Each 'room' is said to have been divided in four chambers, which must have been rather cramped. The rather confused structural evidence of the east end of the caphouse is not easy to interpret, but the fact that the wall clearly post-dates the remains of the original stair-head doorway, and yet apparently contains sockets for a roof pre-dating the present one, suggests either that the original caphouse was a secondary feature, or that there was an earlier rebuilding prior to the late 18th century changes.
The present second-floor arrangements probably date to the Rev Dutens' occupation; their Gothick decoration suggests a date in the 1780s or 1790s, and is an interesting example of antiquarian response to an ancient building, calling to mind the rather better-quality plasterwork of 1778-9 in the medieval tower at Hulne Friary, associated with the 'improvement' of this site by Robert Adam and Capability Brown. It seems likely that the caphouse was more or less completely rebuilt at this time; the heightened sections of the parapets, and their heraldic panels, may be of the same date; 19th century antiquaries clearly believed the southern panel to be a genuine medieval feature, but this would seem open to doubt (it does show a greater degree of weathering to that on the north, although this could be explained by physical factors).
It is to Singleton's more wide ranging reconstruction that we owe the present form of the house; the interest in antique heraldry was clearly maintained (if not a little overdone) in the plasterwork of the new entrance vestibule, and on the first floor of the tower.
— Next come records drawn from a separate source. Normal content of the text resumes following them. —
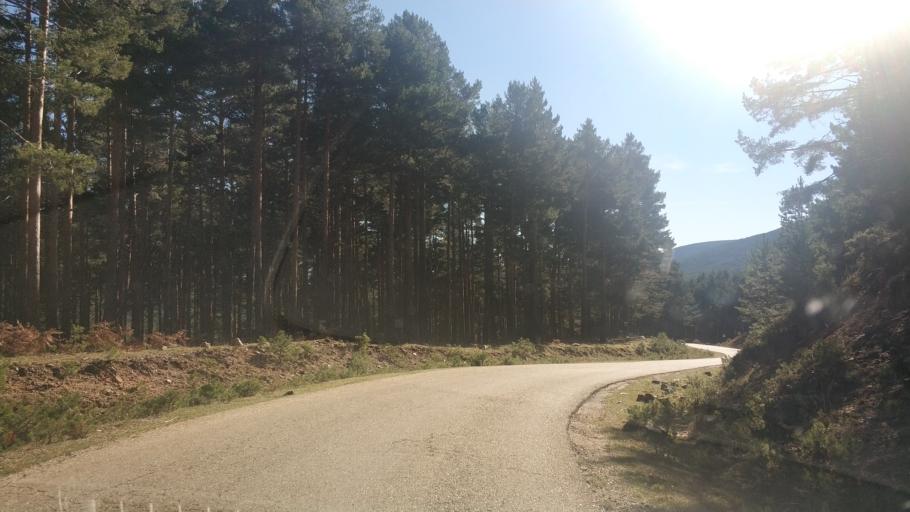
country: ES
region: La Rioja
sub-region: Provincia de La Rioja
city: Viniegra de Arriba
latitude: 42.0005
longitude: -2.8051
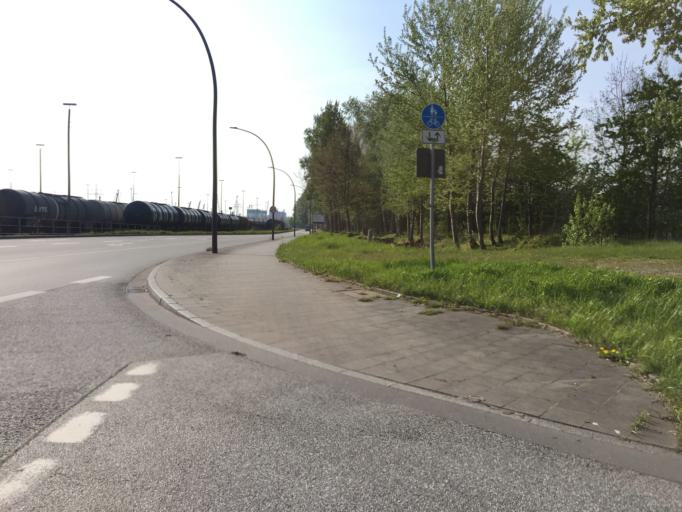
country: DE
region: Hamburg
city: Kleiner Grasbrook
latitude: 53.4991
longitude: 9.9696
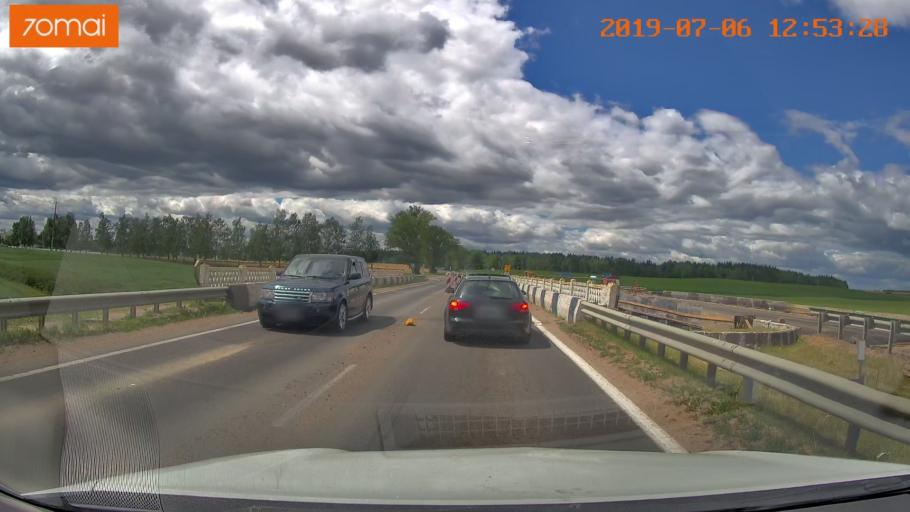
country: BY
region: Minsk
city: Dzyarzhynsk
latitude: 53.7038
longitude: 27.2027
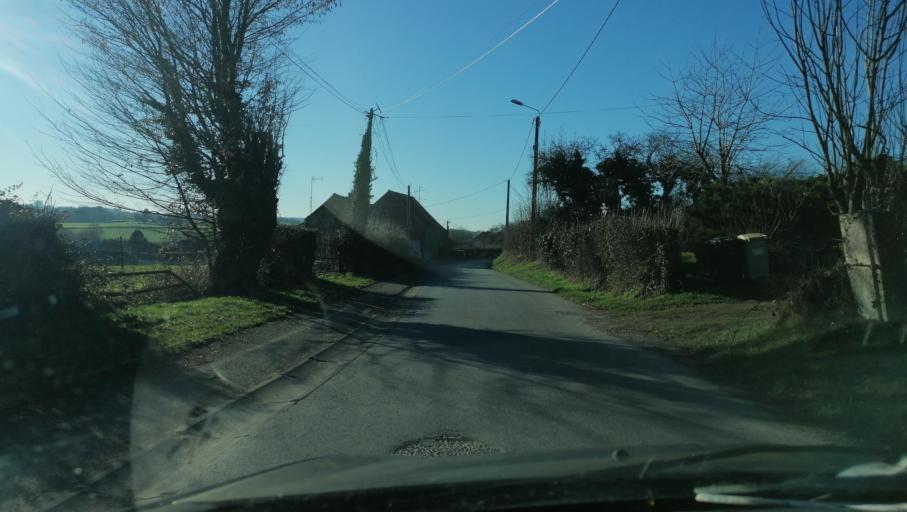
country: FR
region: Nord-Pas-de-Calais
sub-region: Departement du Nord
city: Ferriere-la-Grande
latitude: 50.2209
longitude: 4.0293
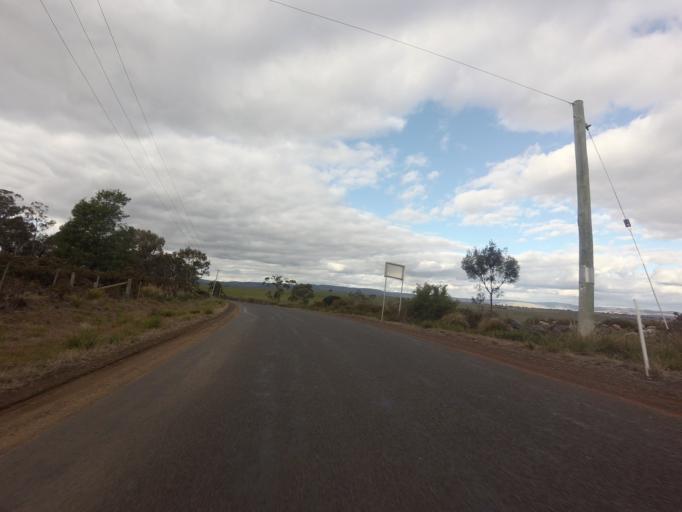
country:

This first floor decoration has been ascribed to Dutens (Pevsner et al 2001, 268) but it seems more likely to be later, as Hodgson's account makes it clear that prior to Singleton this floor served as kitchen and servants' quarters, unlikely candidates for heraldic decoration.
As already outlined, the remodelling and extension of the ranges attached to the tower seems to have taken place in several phases during both Dutens' and Singleton's occupancy.